### Problem requirements
Reproduce the material below word for word, from the line containing "8530000m³ works for me." through the line containing "Your answer: 180mmHg", with both of those lines included. Leave the pictures out of your answer.

### Excerpted data

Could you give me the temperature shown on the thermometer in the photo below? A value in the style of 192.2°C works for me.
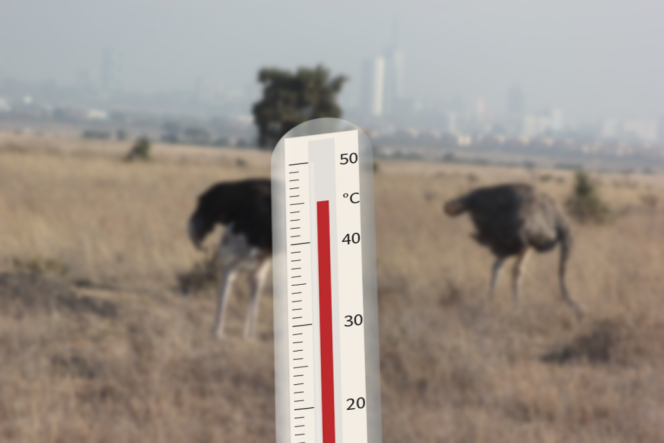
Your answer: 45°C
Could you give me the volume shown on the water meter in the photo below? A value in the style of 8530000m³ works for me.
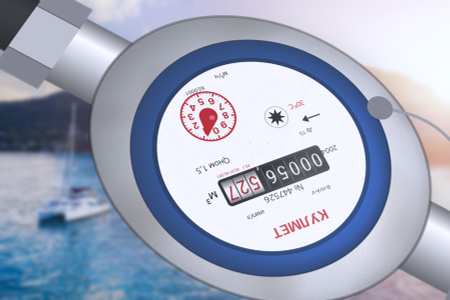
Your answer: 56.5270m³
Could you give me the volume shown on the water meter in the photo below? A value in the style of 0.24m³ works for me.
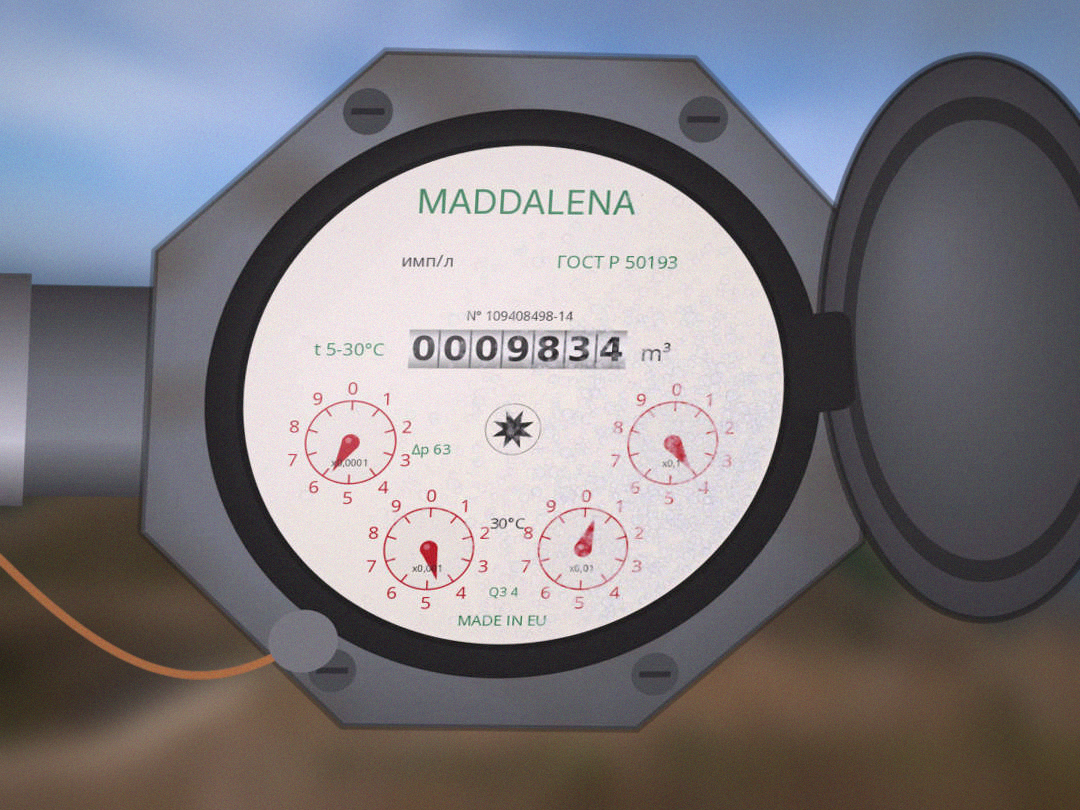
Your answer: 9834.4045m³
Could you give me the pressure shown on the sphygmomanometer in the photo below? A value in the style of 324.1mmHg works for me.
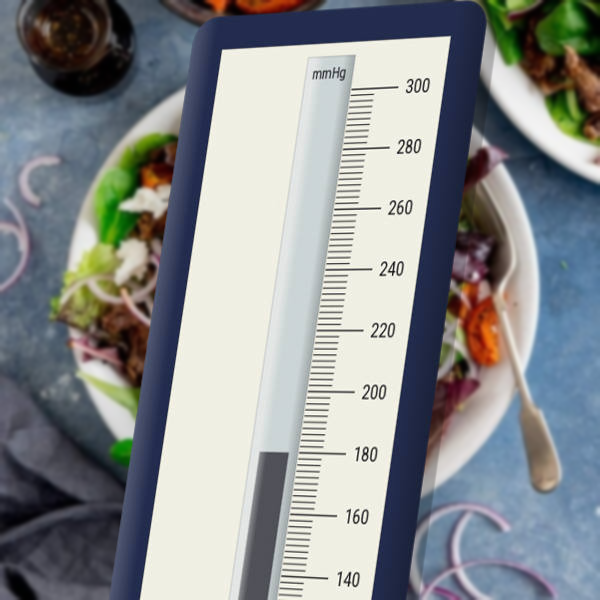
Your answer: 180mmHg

* * *

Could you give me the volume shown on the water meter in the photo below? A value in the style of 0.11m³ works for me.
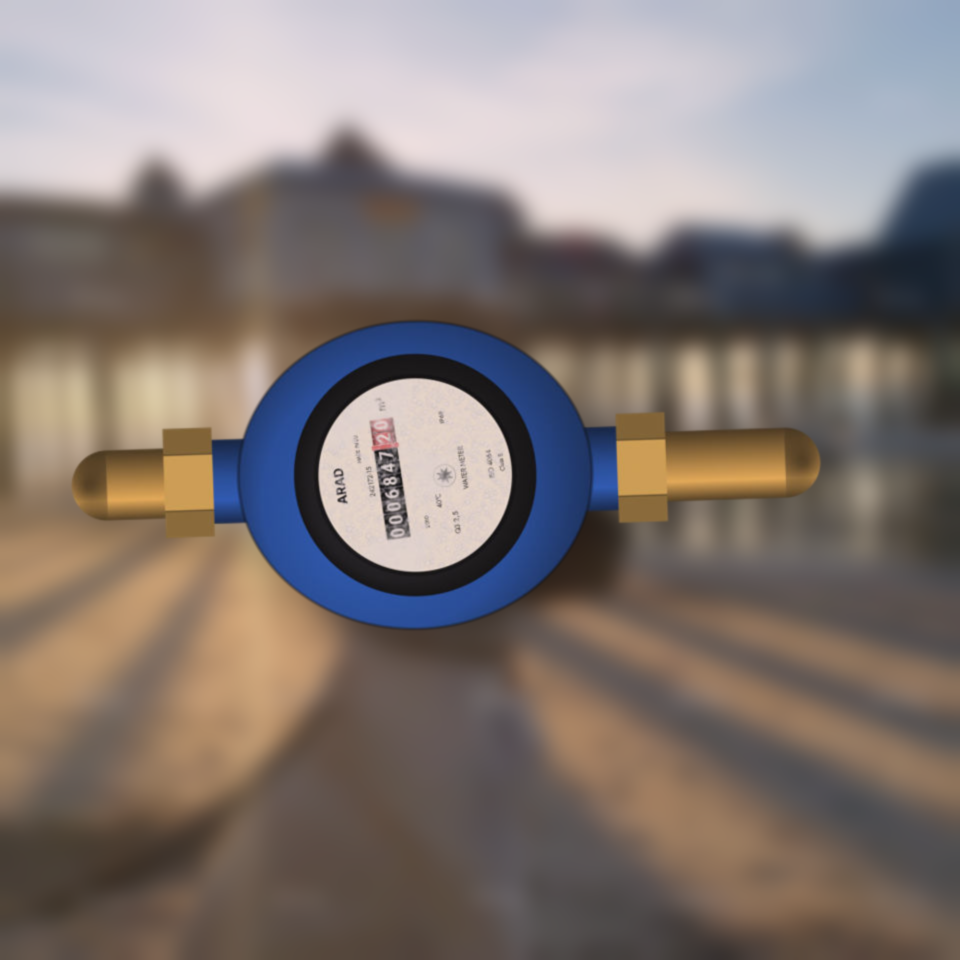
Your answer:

---

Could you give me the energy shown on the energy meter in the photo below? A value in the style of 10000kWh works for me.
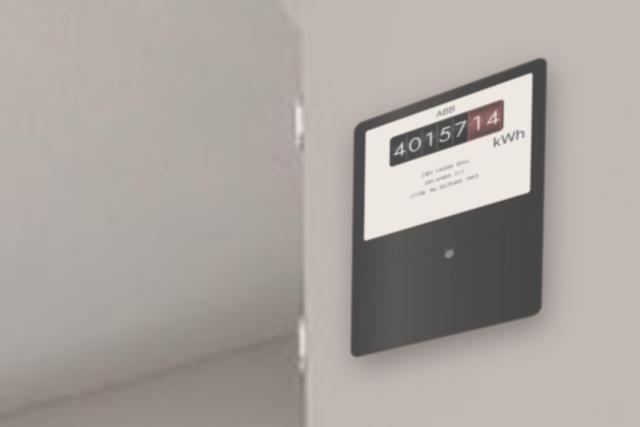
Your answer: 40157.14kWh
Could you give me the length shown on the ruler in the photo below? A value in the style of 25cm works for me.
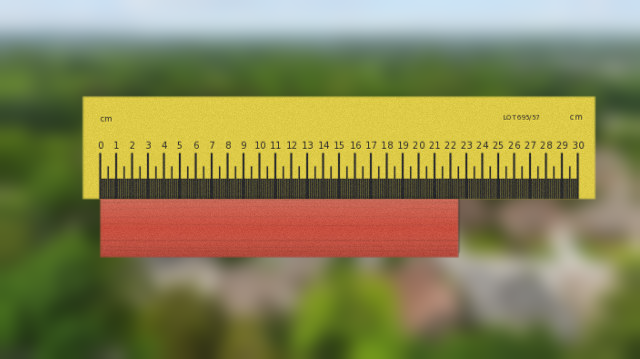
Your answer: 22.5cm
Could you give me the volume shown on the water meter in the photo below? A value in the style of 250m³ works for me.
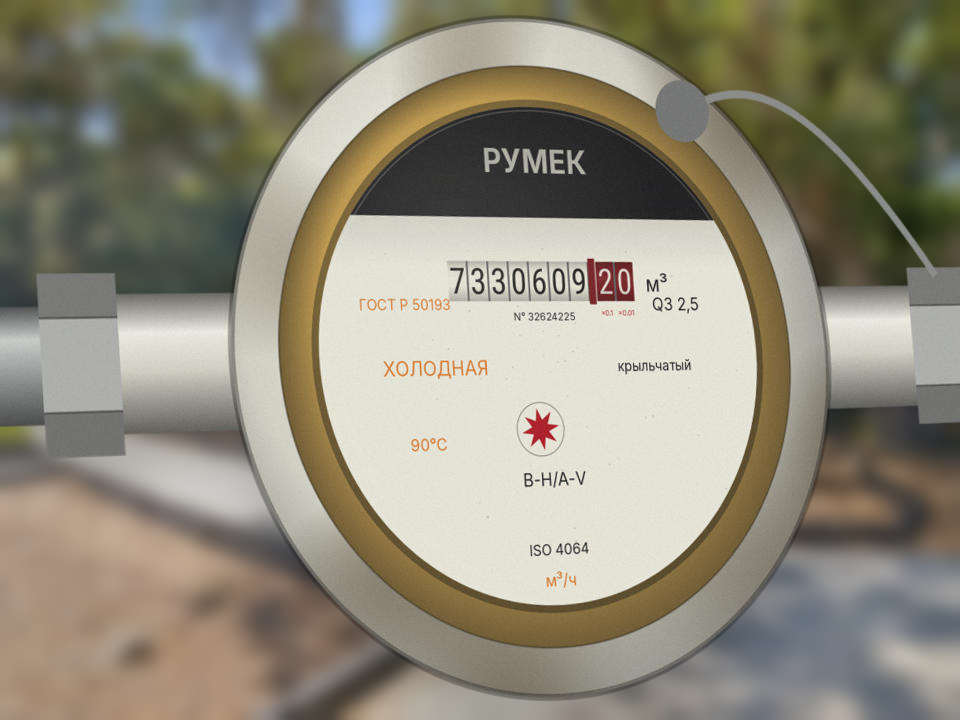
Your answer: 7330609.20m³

### Output for this task
Could you give me the volume shown on the water meter in the photo below? A value in the style of 8530000m³ works for me.
Your answer: 56.5270m³
Could you give me the volume shown on the water meter in the photo below? A value in the style of 0.24m³ works for me.
Your answer: 9834.4045m³
Could you give me the pressure shown on the sphygmomanometer in the photo below? A value in the style of 324.1mmHg works for me.
Your answer: 180mmHg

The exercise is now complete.